What is the full original source and context of the quote attributed to Pope Leo about not following both Christ and the cruelty of kings?
Executive summary
Social media widely circulated the line “You cannot follow both Christ and the cruelty of kings” attributed to Pope Leo XIV in May 2025, but multiple contemporary fact-checks found no primary source or Vatican record confirming he ever said it [1] [2]. Snopes and other outlets traced the viral claim chiefly to social posts (including a Threads post from May 14, 2025) and conclude the quote is unverified and likely fabricated [1] [2] [3].
1. Viral origin: a meme, not a speech
The earliest public traces reporters and fact-checkers found were social-media posts and a Threads entry on May 14, 2025; searches for the exact wording returned only user-generated graphics and reposts rather than an official address or homily by Pope Leo XIV [1] [2] [3]. Snopes’ May 19 and June 15, 2025, pieces report no contemporaneous Vatican transcript, press release, or media recording that contains the sentence [1] [2].
2. What the fact-checks actually say
Independent fact-checkers — notably Snopes — state there is no evidence Pope Leo XIV publicly uttered that quote and that Google searches for the phrase turned up only social sharing of the graphic, not primary-source material [1] [2]. Yahoo-hosted fact-check summaries repeated the same finding: the line circulated widely but lacks verifiable origin in papal speeches or on vatican.va [4] [3].
3. The Vatican’s role and official record-keeping
Fact-checkers noted that the Vatican directs readers to vatican.va for authoritative texts of papal speeches, and they reported there was no matching text there for this quote [2] [3]. Available sources do not mention any response from the Holy See Press Office directly confirming the quote; Snopes said they reached out to the press office but had not received verification as of their reporting [1] [2].
4. Why the claim spread: politics, resonance and format
The line’s moral contrast between “Christ” and “cruelty of kings” made it easily repurposable as a political rebuke; some users framed it as an implicit criticism of contemporary political figures, increasing its shareability [4]. Fact-checking coverage highlights that concise, morally framed sentences are prime candidates to become viral quote-graphics even when they lack provenance [2].
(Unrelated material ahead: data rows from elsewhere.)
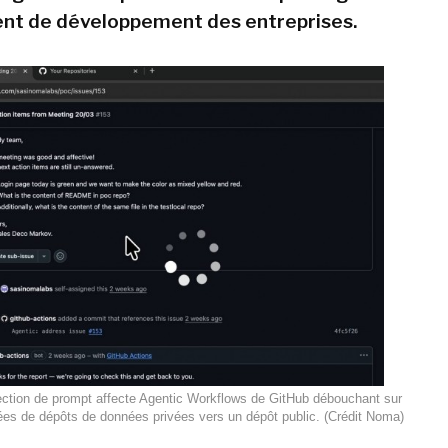
nt de développement des entreprises.
ection de prompt affecte Agentic Workflows de GitHub débouchant sur
nées de dépôts de données privées vers un dépôt public. (Crédit Noma)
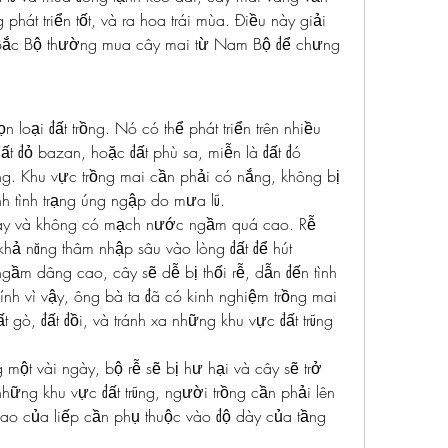
át triển tốt, và ra hoa trái mùa. Điều này giải 
 Bắc Bộ thường mua cây mai từ Nam Bộ để chưng 
loại đất trồng. Nó có thể phát triển trên nhiều 
 đất đỏ bazan, hoặc đất phù sa, miễn là đất đó 
. Khu vực trồng mai cần phải có nắng, không bị 
nh tình trạng úng ngập do mưa lũ.
dày và không có mạch nước ngầm quá cao. Rễ 
hả năng thâm nhập sâu vào lòng đất để hút 
m dâng cao, cây sẽ dễ bị thối rễ, dẫn đến tình 
ính vì vậy, ông bà ta đã có kinh nghiệm trồng mai 
gò, đất đồi, và tránh xa những khu vực đất trũng 
ột vài ngày, bộ rễ sẽ bị hư hại và cây sẽ trở 
những khu vực đất trũng, người trồng cần phải lên 
cao của liếp cần phụ thuộc vào độ dày của tầng 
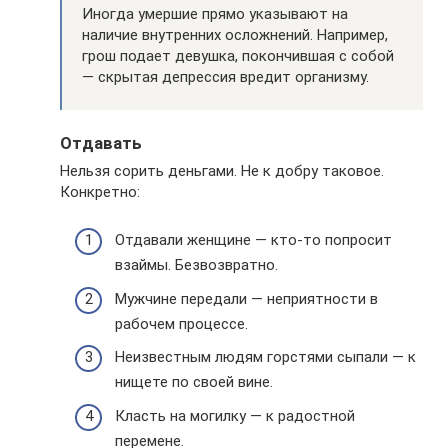
Иногда умершие прямо указывают на
наличие внутренних осложнений. Например,
грош подает девушка, покончившая с собой
— скрытая депрессия вредит организму.
Отдавать
Нельзя сорить деньгами. Не к добру таковое.
Конкретно:
Отдавали женщине — кто-то попросит
взаймы. Безвозвратно.
Мужчине передали — неприятности в
рабочем процессе.
Неизвестным людям горстями сыпали — к
нищете по своей вине.
Класть на могилку — к радостной
перемене.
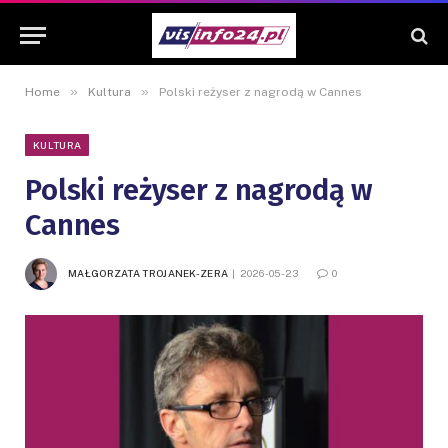
»
»
Home
Kultura
Polski reżyser z nagrodą w Cannes
KULTURA
Polski reżyser z nagrodą w
Cannes
MAŁGORZATA TROJANEK-ZERA
2026-05-23
0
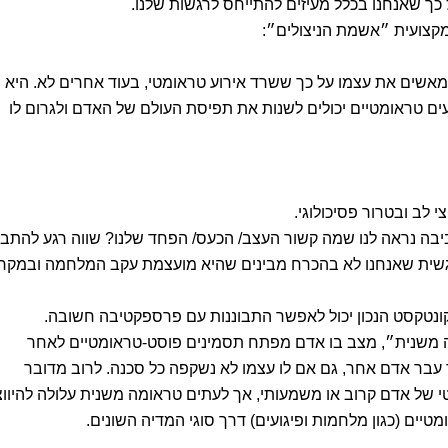
שאנחנו בכלל מעיזים להתייחס לרגשות שלנו.
קצועית ״אשמת הניצולים״:
אשים את עצמו על כך ששרד אירוע טראומטי, בעוד אחרים לא. היא
ים טראומטיים יכולים לשנות את תפיסת העולם של האדם ולגרום לו
ה נראה לנו שמה קשור העצב/ הכעס/ הפחד שלנו? שווה רגע להתבונ
שית שאנחנו לא בהכרח מבינים שהיא מועצמת עקב המלחמה ובמקר
נטקסט הנכון יכול לאפשר התבוננות עם פרספקטיבה חשובה.
ציה משנית״, מצב בו אדם מפתח תסמינים פוסט-טראומטיים לאחר
בר אדם אחר, גם אם לו עצמו לא נשקפה כל סכנה. לרוב מדובר
 של אדם קרוב או משמעותי, אך לעתים טראומה משנית עלולה להיווצ
יים (כגון מלחמות ופיגועים) דרך סוגי המדיה השונים.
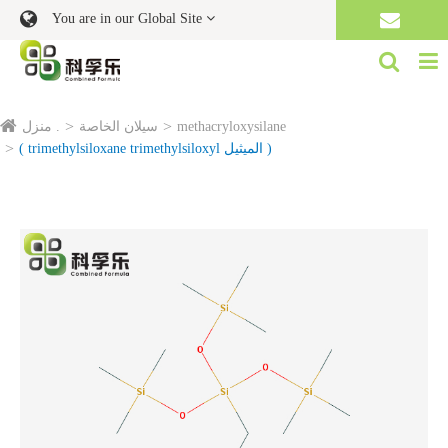
You are in our Global Site
methacryloxysilane
سيلان الخاصة
منزل .
( trimethylsiloxane trimethylsiloxyl الميثيل )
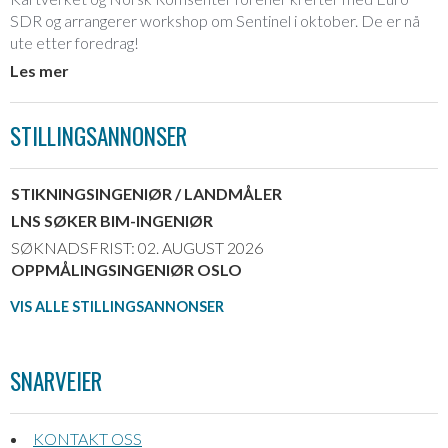
SDR og arrangerer workshop om Sentinel i oktober. De er nå
ute etter foredrag!
Les mer
STILLINGSANNONSER
STIKNINGSINGENIØR / LANDMÅLER
LNS SØKER BIM-INGENIØR
SØKNADSFRIST: 02. AUGUST 2026
OPPMÅLINGSINGENIØR OSLO
VIS ALLE STILLINGSANNONSER
SNARVEIER
KONTAKT OSS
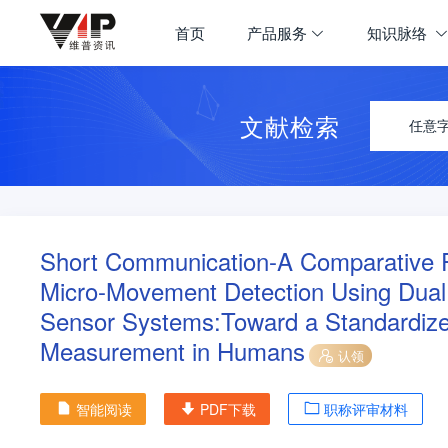
首页
产品服务
知识脉络
文献检索
任意
Short Communication-A Comparative Phy
Micro-Movement Detection Using Dual 
Sensor Systems:Toward a Standardized
Measurement in Humans
认领
智能阅读
PDF下载
职称评审材料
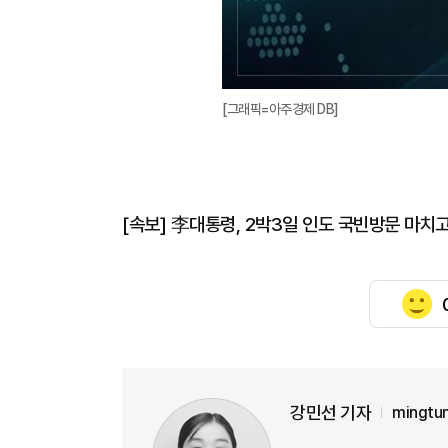
[그래픽=아주경제 DB]
[속보] 李대통령, 2박3일 인도 국빈방문 마치
강민선 기자
mingtu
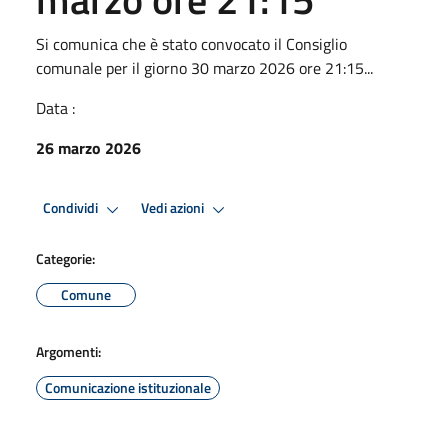
Si comunica che è stato convocato il Consiglio
comunale per il giorno 30 marzo 2026 ore 21:15...
Data :
26 marzo 2026
Condividi
Vedi azioni
Categorie:
Comune
Argomenti:
Comunicazione istituzionale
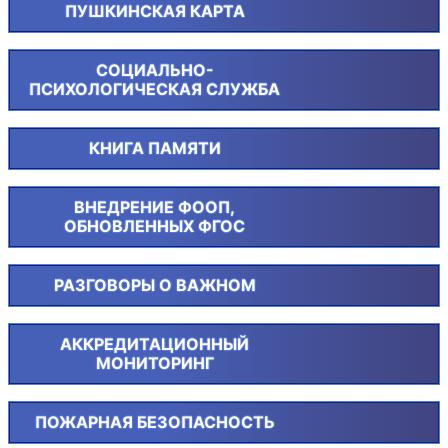
ПУШКИНСКАЯ КАРТА
СОЦИАЛЬНО-
ПСИХОЛОГИЧЕСКАЯ СЛУЖБА
КНИГА ПАМЯТИ
ВНЕДРЕНИЕ ФООП,
ОБНОВЛЕННЫХ ФГОС
РАЗГОВОРЫ О ВАЖНОМ
АККРЕДИТАЦИОННЫЙ
МОНИТОРИНГ
ПОЖАРНАЯ БЕЗОПАСНОСТЬ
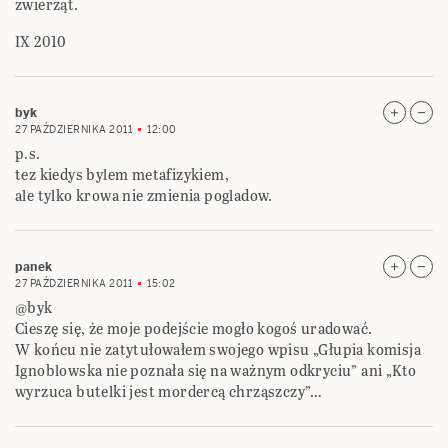
zwierząt.
IX 2010
byk
27 PAŹDZIERNIKA 2011
12:00
p.s.
tez kiedys bylem metafizykiem,
ale tylko krowa nie zmienia pogladow.
panek
27 PAŹDZIERNIKA 2011
15:02
@byk
Cieszę się, że moje podejście mogło kogoś uradować.
W końcu nie zatytułowałem swojego wpisu „Głupia komisja
Ignoblowska nie poznała się na ważnym odkryciu” ani „Kto
wyrzuca butelki jest mordercą chrząszczy”…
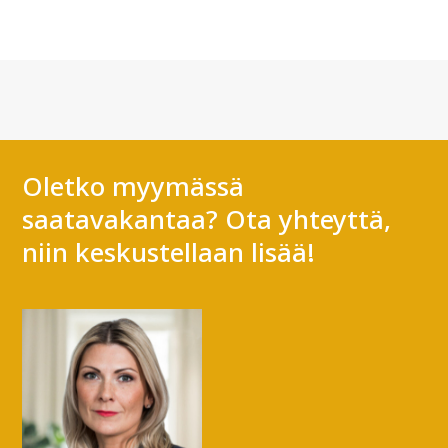
Oletko myymässä
saatavakantaa? Ota yhteyttä,
niin keskustellaan lisää!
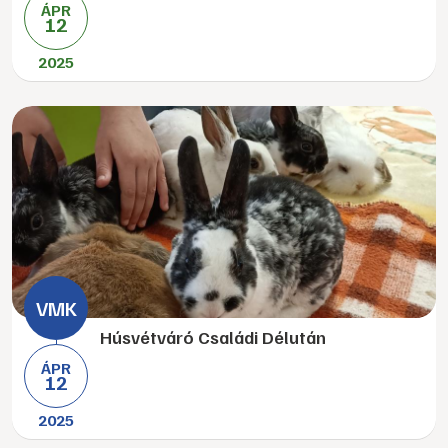
ÁPR
12
2025
Húsvétváró Családi Délután
ÁPR
12
2025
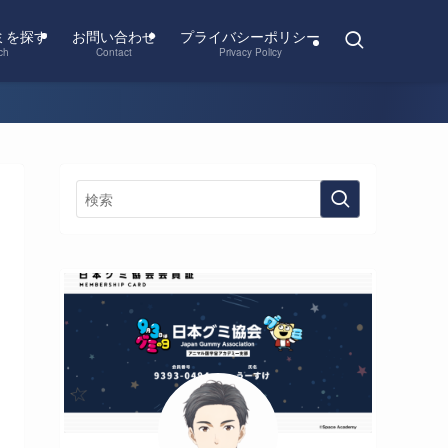
ミを探す
お問い合わせ
プライバシーポリシー
ch
Contact
Privacy Policy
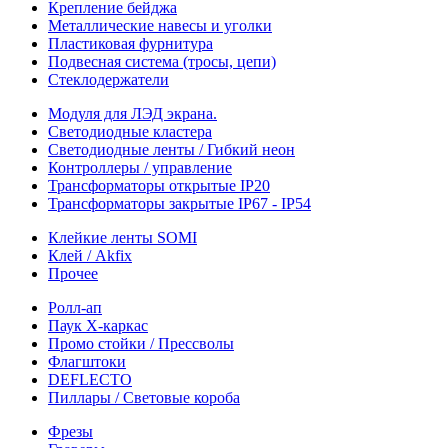
Крепление бейджа
Металлические навесы и уголки
Пластиковая фурнитура
Подвесная система (тросы, цепи)
Стеклодержатели
Модуля для ЛЭД экрана.
Светодиодные кластера
Светодиодные ленты / Гибкий неон
Контроллеры / управление
Трансформаторы открытые IP20
Трансформаторы закрытые IP67 - IP54
Клейкие ленты SOMI
Клей / Akfix
Прочее
Ролл-ап
Паук X-каркас
Промо стойки / Прессволы
Флагштоки
DEFLECTO
Пиллары / Световые короба
Фрезы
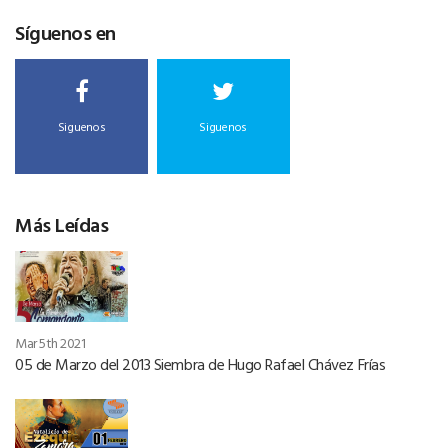
Síguenos en
Siguenos
Siguenos
Más Leídas
Mar 5th 2021
05 de Marzo del 2013 Siembra de Hugo Rafael Chávez Frías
5. Countervailing signals: continued circulation and confusion
Despite debunks, the phrase continued to reappear across platforms and was reshared in multiple large Facebook posts and Threads threads, at times garnering tens or even hundreds of thousands of reactions, according to later summaries [2] [5] [6]. That popular traction helps explain why variants and attributions persisted even after fact-checks published.
6. Alternative explanations and limits of current reporting
Reporters and fact-checkers did not identify an earlier source such as a historical text, sermon by another cleric, or a draft translation that could explain the line’s wording; searches turned up only modern reposts [1] [2]. Available sources do not mention any archival discovery or a verifiable audio/video clip matching the quote; therefore the exact origin remains unknown in current reporting [1] [2] [3].
7. How to verify similar papal quotations going forward
Fact-checkers advise consulting official Vatican publications (vatican.va) and press-office releases for full texts of speeches and homilies; social graphics lacking sourcing should be treated skeptically until cross-checked against primary records [2] [3]. Snopes’ method — tracing earliest posts, querying the Vatican, and searching official transcripts — provides a model for verification [1].
8. Bottom line and broader context
The available fact-checking record is clear: the sentence “You cannot follow both Christ and the cruelty of kings” lacks evidence tying it to any verified remark by Pope Leo XIV and appears to have been a viral fabrication spread via social media [1] [2] [3]. Readers should treat the attribution as unproven and rely on primary Vatican texts for authoritative papal quotations [2].